%%

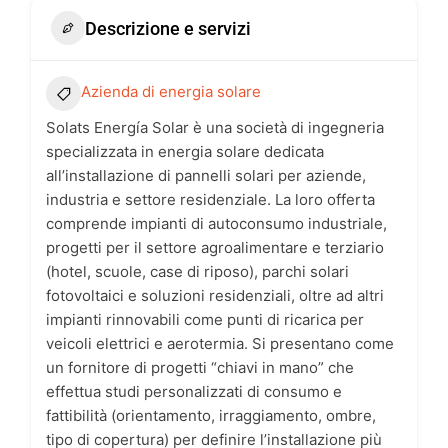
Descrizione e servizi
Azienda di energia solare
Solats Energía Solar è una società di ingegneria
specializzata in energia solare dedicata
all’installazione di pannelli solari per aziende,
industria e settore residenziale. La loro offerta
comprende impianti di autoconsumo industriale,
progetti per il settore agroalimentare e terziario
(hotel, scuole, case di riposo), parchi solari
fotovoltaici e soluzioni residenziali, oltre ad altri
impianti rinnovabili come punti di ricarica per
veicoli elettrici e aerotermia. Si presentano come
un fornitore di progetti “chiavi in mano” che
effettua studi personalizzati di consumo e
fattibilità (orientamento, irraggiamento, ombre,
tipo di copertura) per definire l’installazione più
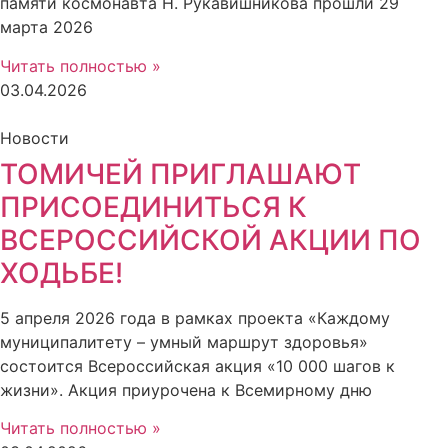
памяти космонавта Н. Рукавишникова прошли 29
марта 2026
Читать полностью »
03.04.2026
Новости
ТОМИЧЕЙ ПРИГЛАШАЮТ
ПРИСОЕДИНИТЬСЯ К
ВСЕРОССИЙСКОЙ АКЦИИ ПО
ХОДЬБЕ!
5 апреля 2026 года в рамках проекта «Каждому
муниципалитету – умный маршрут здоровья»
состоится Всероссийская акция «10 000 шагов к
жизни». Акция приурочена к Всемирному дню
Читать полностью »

%%

### [GOAL OF THE EXERCISE]
Filter the records above for "installazione" and copy every matching line.

### [SOLUTION]
all’installazione di pannelli solari per aziende,
tipo di copertura) per definire l’installazione più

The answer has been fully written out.